OBVIOUSLY the answer to this question is:
I would assemble a documentary crew, and make a movie about me visiting the town and city halls of every town and city in America. I would travel the minimum distance possible, and do nothing particularly interesting at any location. I would release my video into the Creative Commons, and open up a website to go with the video. There would be a google map-like toy that invites users to plot their own tour of all the towns and cities in Europe. This will be my way of testing initiates into the Better Bayesian Conspiracy. Every initiate would be challenged to think up increasingly epic ways to secretly use P=NP. When involved in the Bayesian Conspiracy events, we would be just like the rest, except we would know all the right dance steps and purposefully misstep in amusing (to one another) ways. We would be the Bayesian who always seems to be smiling at some in-joke, we would be the lummox who just can't seem to get the right answer, we would be the pushy person in a mask telling young initiates that the answer is "one sixth". Eventually, we would be all of the members, at which point some of us would splinter off and form an even more nested, more hidden, more conspiratorial conspiracy of esoteric knowledge. Hopefully they would be at least twice as interested in fun as my shadow organization. One day, in three hundred years, I will play through a copy of my traveling salesman documentary and notice that somebody had quietly inserted the kth digit of a binary number into every frame. Four picoseconds later, I will find out that it was a secret message from a child of mine that I never had, sent from the future at the border of the nearest Tegmark universe.... but that is another story that has nothing to do with 3SATs or salesmen or even polynomials.

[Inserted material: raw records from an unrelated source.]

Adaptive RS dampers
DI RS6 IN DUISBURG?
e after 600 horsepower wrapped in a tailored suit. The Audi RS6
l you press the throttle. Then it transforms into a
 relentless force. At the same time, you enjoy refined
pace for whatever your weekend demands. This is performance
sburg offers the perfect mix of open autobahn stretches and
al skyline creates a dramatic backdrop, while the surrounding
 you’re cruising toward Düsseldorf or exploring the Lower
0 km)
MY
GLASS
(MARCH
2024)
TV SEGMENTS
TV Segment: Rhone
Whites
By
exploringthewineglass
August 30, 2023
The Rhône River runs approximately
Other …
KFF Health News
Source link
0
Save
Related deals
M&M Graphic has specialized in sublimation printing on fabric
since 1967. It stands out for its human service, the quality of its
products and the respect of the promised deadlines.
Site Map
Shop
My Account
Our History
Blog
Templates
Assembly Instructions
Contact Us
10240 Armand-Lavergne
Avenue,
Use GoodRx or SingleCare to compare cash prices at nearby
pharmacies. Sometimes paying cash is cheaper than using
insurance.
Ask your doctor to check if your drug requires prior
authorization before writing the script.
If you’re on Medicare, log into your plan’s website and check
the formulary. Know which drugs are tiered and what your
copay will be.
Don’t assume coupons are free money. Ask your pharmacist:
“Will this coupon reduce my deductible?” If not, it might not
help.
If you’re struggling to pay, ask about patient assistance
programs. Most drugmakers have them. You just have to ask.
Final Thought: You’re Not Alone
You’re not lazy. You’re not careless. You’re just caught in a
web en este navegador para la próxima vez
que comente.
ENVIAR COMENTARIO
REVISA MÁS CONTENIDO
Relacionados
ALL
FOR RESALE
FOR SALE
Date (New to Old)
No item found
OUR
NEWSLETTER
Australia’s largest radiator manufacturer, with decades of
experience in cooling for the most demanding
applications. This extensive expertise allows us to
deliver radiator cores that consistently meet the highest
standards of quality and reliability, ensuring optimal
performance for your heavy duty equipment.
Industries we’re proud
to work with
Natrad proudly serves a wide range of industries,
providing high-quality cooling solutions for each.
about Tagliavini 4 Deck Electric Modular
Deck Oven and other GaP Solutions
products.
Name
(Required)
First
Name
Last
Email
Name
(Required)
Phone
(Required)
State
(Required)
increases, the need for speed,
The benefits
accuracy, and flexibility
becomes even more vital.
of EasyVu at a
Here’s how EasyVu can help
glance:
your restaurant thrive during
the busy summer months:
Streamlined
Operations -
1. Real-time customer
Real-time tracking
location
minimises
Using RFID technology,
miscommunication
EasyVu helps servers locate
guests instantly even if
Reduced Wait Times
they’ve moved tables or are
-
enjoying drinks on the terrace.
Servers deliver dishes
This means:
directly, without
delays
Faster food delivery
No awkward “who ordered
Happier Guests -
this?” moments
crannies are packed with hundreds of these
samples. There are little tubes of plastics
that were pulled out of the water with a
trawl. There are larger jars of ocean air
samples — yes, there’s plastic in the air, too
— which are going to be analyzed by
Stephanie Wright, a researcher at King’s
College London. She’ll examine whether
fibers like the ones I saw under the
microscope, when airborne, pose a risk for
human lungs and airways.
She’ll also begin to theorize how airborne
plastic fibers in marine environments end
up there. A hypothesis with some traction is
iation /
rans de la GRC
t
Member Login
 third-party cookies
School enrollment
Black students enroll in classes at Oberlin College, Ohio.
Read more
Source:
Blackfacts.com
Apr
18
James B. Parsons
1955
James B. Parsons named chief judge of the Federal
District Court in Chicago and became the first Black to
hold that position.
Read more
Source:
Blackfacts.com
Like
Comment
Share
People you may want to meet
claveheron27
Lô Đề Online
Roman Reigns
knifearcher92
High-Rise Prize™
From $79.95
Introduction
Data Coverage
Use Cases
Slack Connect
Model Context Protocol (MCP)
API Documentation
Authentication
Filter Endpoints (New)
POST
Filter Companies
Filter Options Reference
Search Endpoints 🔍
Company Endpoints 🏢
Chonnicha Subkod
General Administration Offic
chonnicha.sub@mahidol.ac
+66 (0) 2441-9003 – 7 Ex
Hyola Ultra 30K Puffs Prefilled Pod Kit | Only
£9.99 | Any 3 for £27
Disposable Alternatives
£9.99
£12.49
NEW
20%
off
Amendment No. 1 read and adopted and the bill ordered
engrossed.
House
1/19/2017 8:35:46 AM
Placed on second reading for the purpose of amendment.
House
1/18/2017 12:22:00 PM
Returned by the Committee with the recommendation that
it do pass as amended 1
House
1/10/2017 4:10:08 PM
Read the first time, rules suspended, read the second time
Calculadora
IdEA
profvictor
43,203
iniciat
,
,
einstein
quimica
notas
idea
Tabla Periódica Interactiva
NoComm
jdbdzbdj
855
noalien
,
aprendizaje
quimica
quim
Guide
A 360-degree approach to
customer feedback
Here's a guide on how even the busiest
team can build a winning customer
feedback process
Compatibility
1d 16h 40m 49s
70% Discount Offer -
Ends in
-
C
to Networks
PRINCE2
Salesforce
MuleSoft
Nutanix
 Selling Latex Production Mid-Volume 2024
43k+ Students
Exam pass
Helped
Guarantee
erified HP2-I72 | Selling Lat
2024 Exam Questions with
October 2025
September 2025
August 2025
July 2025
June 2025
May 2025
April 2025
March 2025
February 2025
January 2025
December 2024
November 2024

Many experts suspect that there is no polynomial-time solution to the so-called NP-complete problems, though no-one has yet been able to rigorously prove this and there remains the possibility that a polynomial-time algorithm will one day emerge. However unlikely this is, today I would like to invite LW to play a game I played with with some colleagues called what-would-you-do-with-a-polynomial-time-solution-to-3SAT? 3SAT is, of course, one of the most famous of the NP-complete problems and a solution to 3SAT would also constitute a solution to *all* the problems in NP. This includes lots of fun planning problems (e.g. travelling salesman) as well as the problem of performing exact inference in (general) Bayesian networks. What's the most fun you could have?